Segundo o TCU, o Canal do sertão alagoano tem custo global estimado em R$ 2,4 bilhões.
O TCU detectou, nestes cinco contratos, sobreço na obra, nos contratos, preços excessivos diante do mercado em alguns produtos usados na construção. E o pior: superfaturamento.
Somente trechos do Canal foram liberados. Ano passado, o Governo autorizou o inicio do trecho de número 3- dos quilômetros 64,7 ao 93. Para a obra, o Governo contratou 1,7 mil pessoas- 300 deles só para a construção da primeira etapa deste trecho.
Em outros trechos, houve muita negociação, com o TCU. Ficou acordado que o Governo faria uma poupança com um seguro de R$ 66,1 milhões (exatos R$ 66.109.998,86), depositados nas contas da União. O montante serviria como uma espécie de seguro anticorrupção para cobrir gastos em eventuais irregularidades.
A desconfiança existe por causa do histórico da obra. São três grandes contratos investigados pelo tribunal: o 03/92, com indícios de superfaturamento e valores ainda não apurados; o 01/93, com superfaturamento de exatos R$ 66.109.998,86; e o 10/2007, com indícios de sobrepreço, com valores ainda não apurados. Este último contrato, chamado pelos técnicos de “contrato dez”, abrange os km 45 a 67,5 e custa R$ 147.993.151.
Desde a assinatura da ordem de serviço do canal, em 23 de julho de 1993, até hoje passaram pelo projeto seis governadores. Naquela época, a obra custava “quatrilhões” de cruzeiros ou uma cifra de 15 números: Cr$ 1.058.325.110.753,20. Hoje, a estimativa é de R$ 2 bilhões. A moeda mudou, os governadores e os presidentes passaram, mas o fim do projeto é um mistério sem solução.
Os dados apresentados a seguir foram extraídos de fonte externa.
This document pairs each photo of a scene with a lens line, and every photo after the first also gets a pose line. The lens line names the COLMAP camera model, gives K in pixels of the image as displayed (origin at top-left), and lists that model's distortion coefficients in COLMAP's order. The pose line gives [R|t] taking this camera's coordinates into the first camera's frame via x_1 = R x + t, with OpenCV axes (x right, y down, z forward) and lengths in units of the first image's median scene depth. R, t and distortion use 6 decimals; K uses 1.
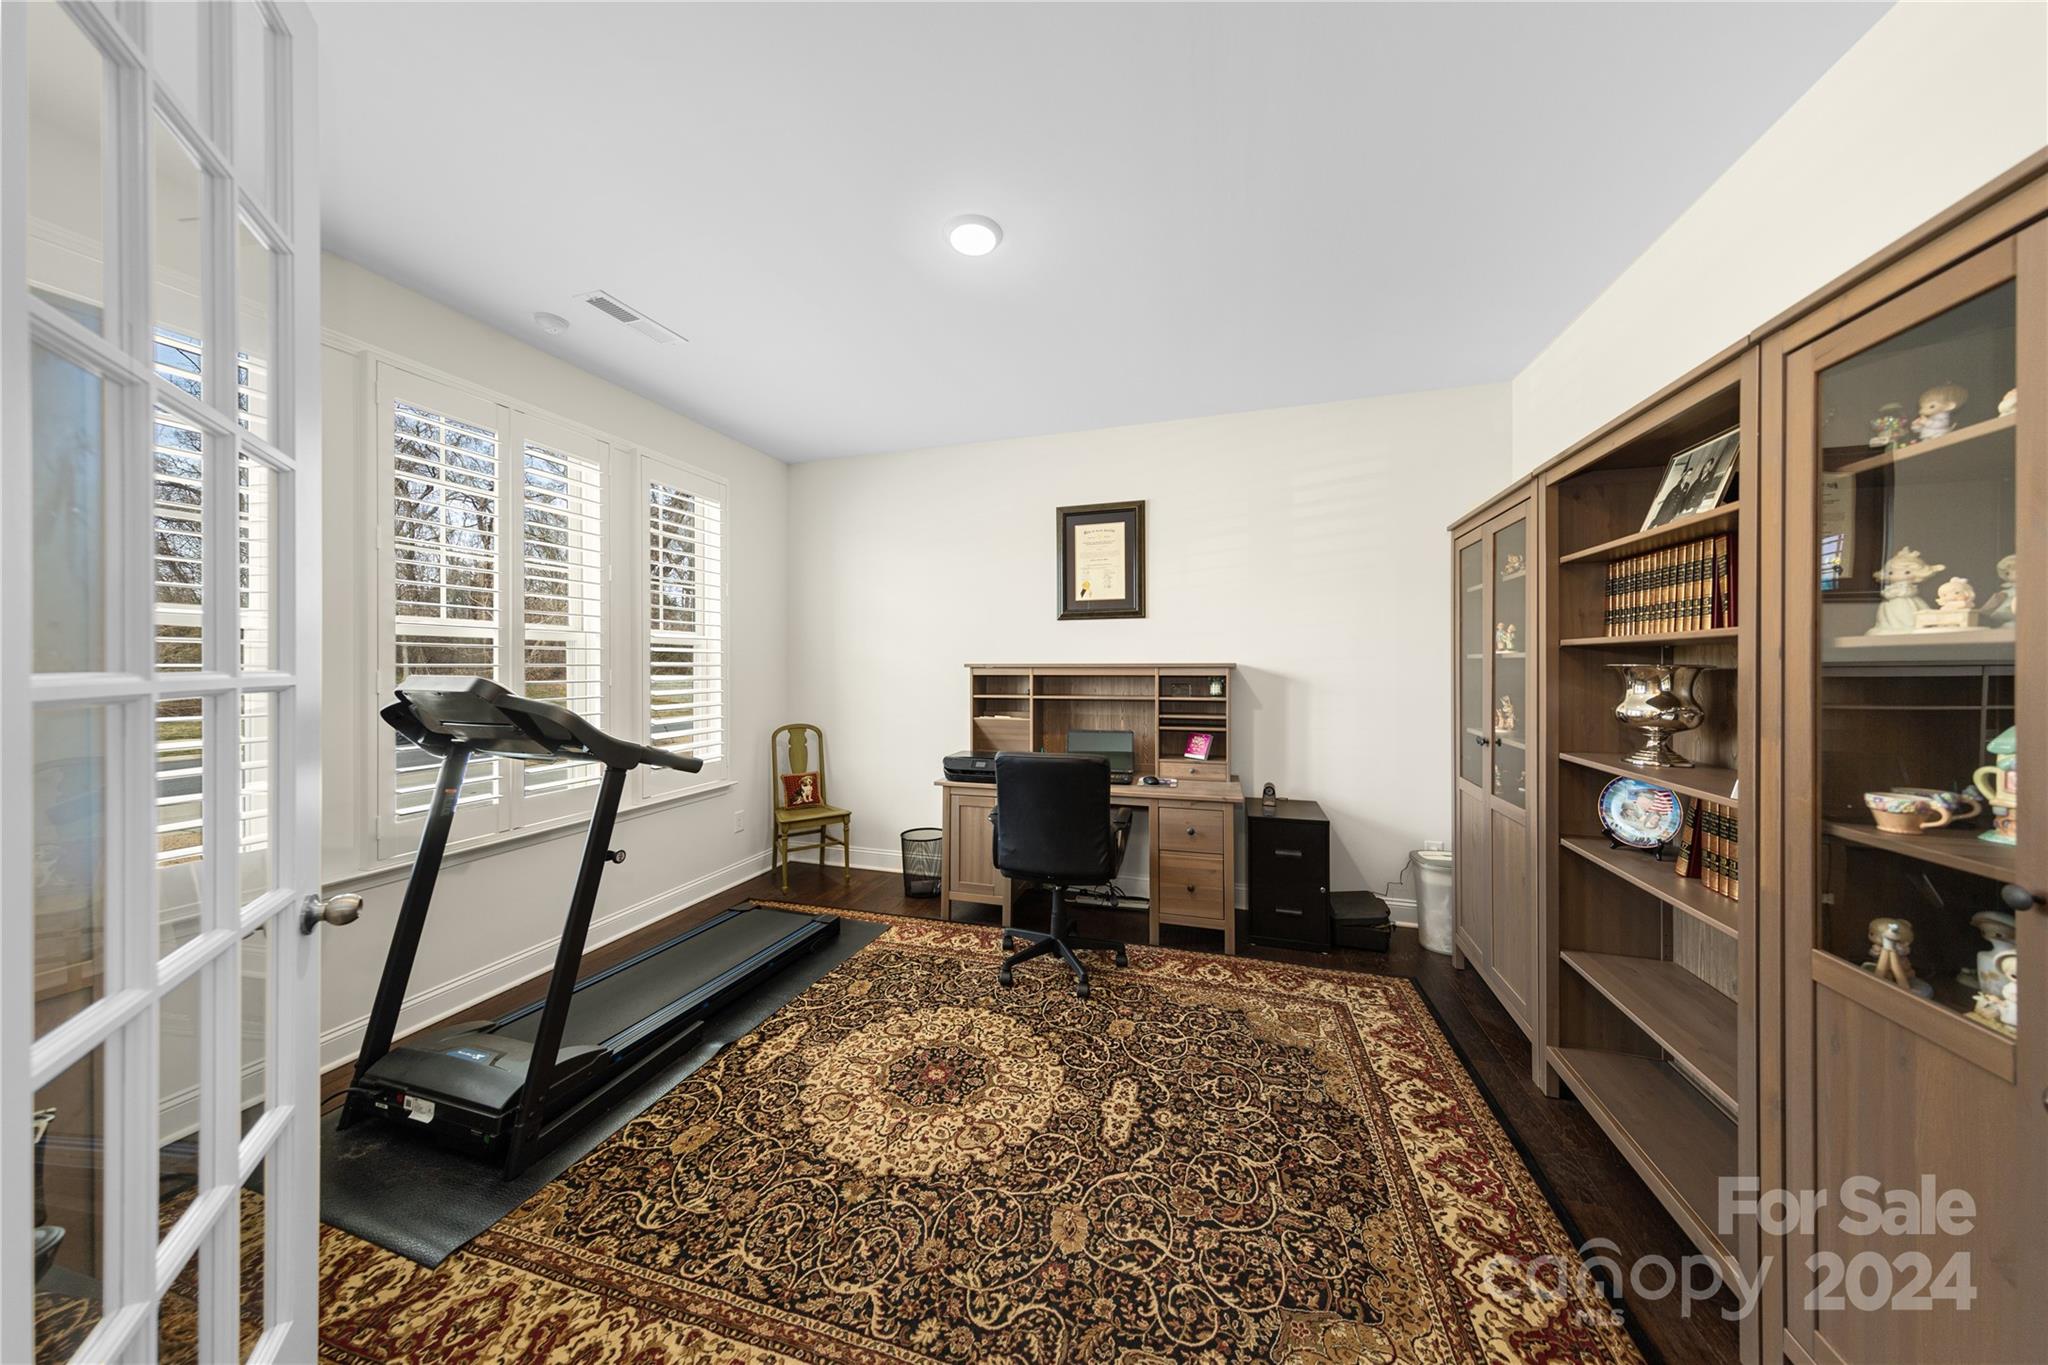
lens RADIAL K [[653.8, 0, 1024.9], [0, 653.8, 665.0], [0, 0, 1]] dist [0.007983, -0.000976]
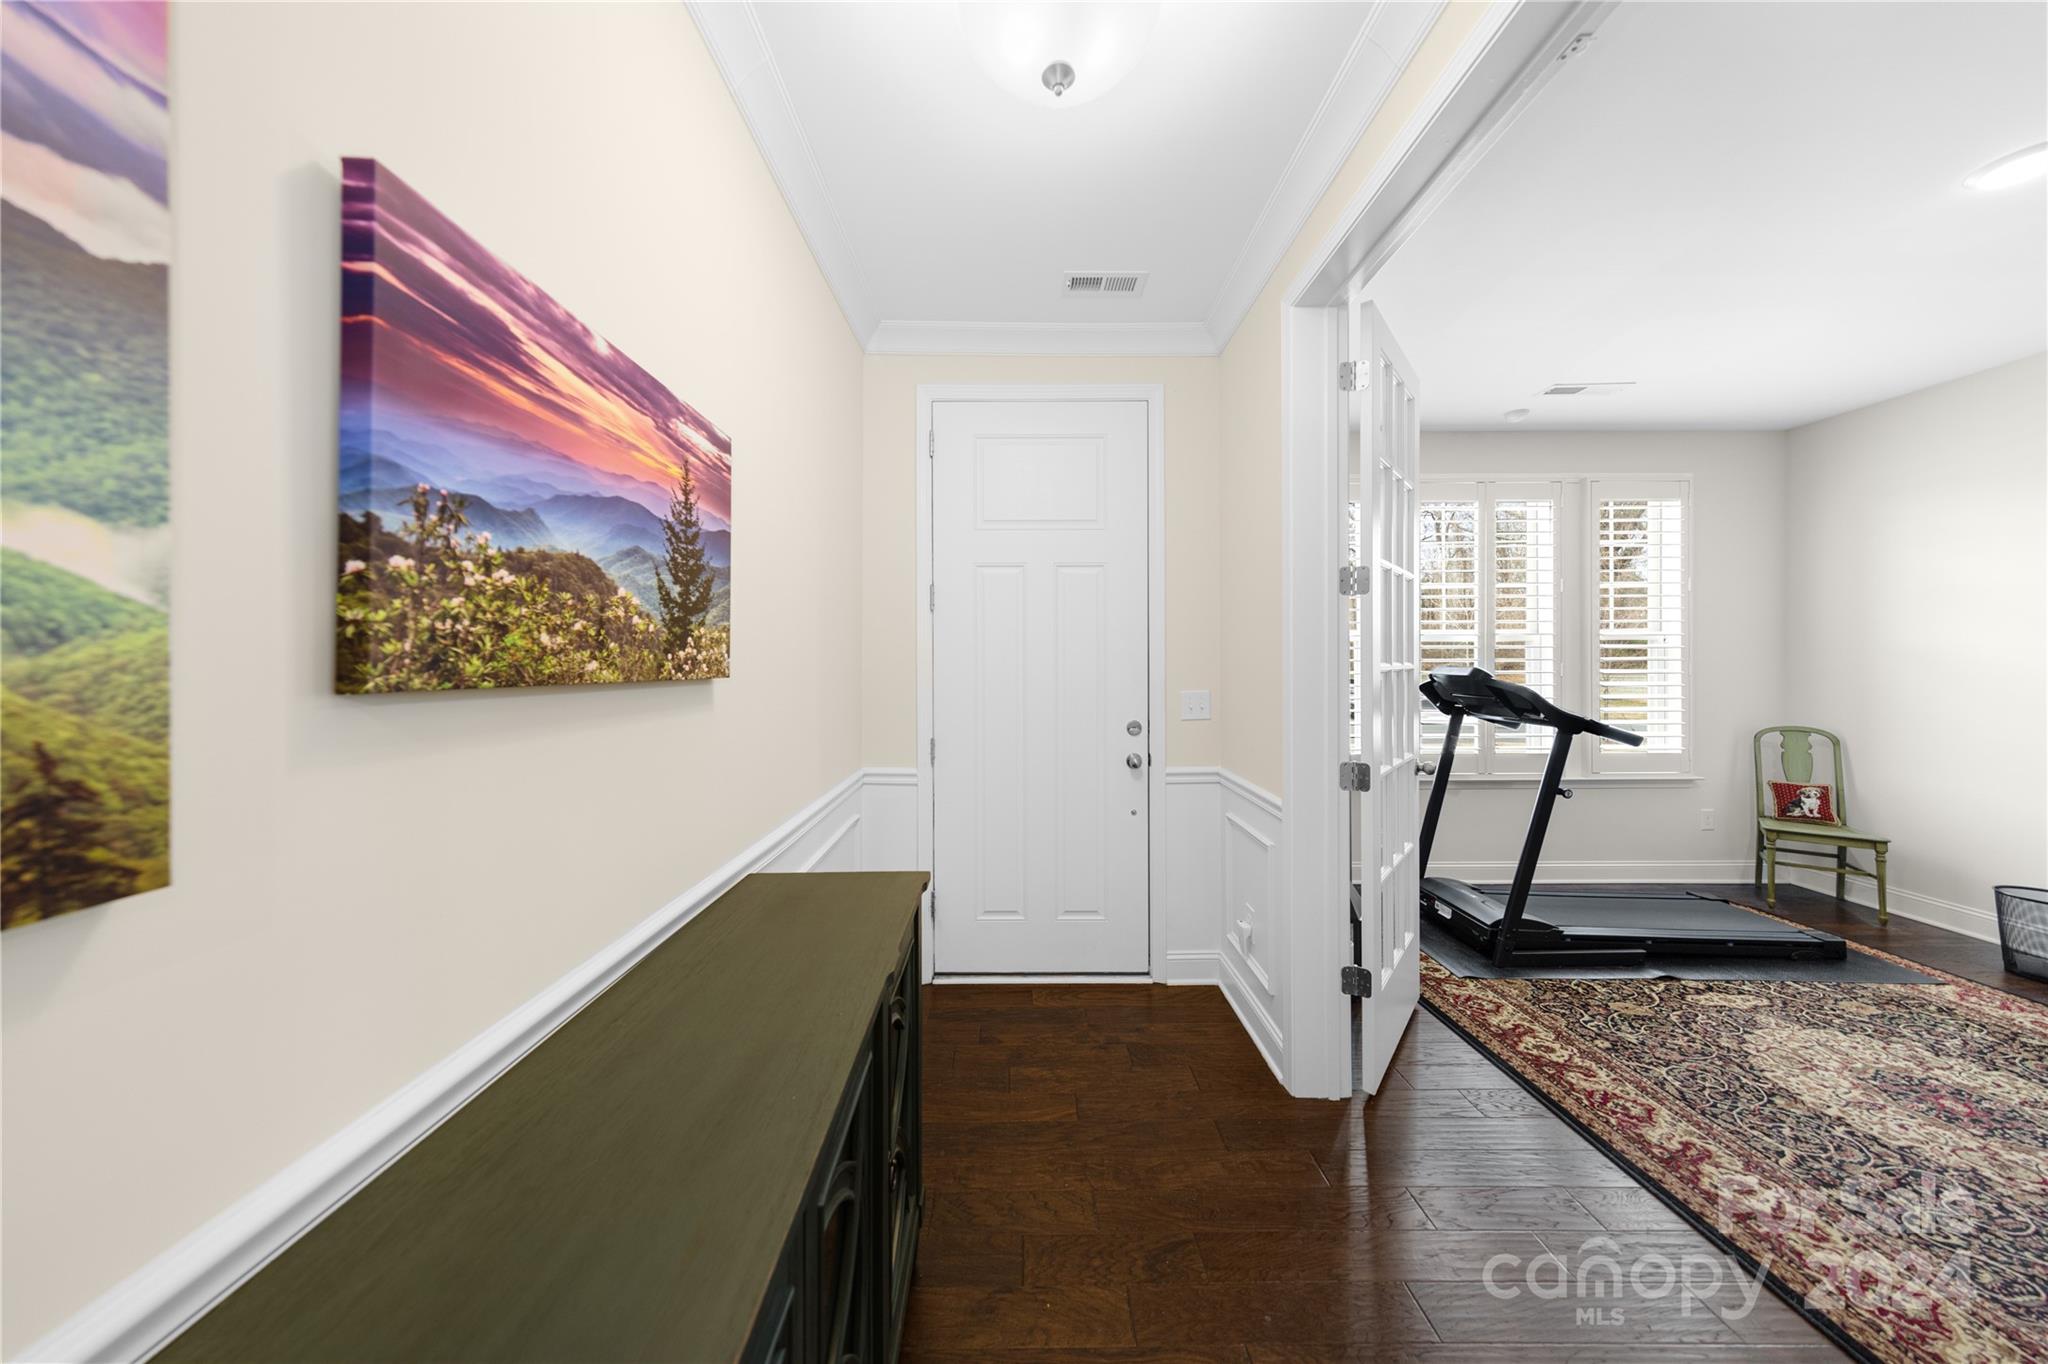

Os problemas com o Canal do Sertão, segundo o TCU, foram causados por causa da conversão de moeda, na implantação do plano Real. Os preços foram convertidos para mais, gerando indícios de sobrepreço. Ainda não se pode dizer que alguém embolsou dinheiro com a obra.
Um destes indícios de superfaturamento se refere à escavação para a construção do canal. Valores não foram revelados. Uma análise minuciosa dos técnicos descobriu que até o preço da brita ficou maior na conversão para o Real.
O comparativo do preço da escavação é feito com o Sistema de Custos Rodovários (Sicro). É uma espécie de modelo: o Sicro é usado na construção de estradas. Na lista dos custos do canal, há detalhes ainda como dinamites, jazidas tanto para despejo da terra como para captação de barro. O tamanho das irregularidades da obra, no TCU, pode ser visto no processo: são 56 volumes, mais de 10 mil páginas.
A obra prevê a construção de um dique de 250 km de extensão entre as cidades de Delmiro Gouveia e Arapiraca, levando água do rio São Francisco para 42 municípios ou mais de 900 mil pessoas.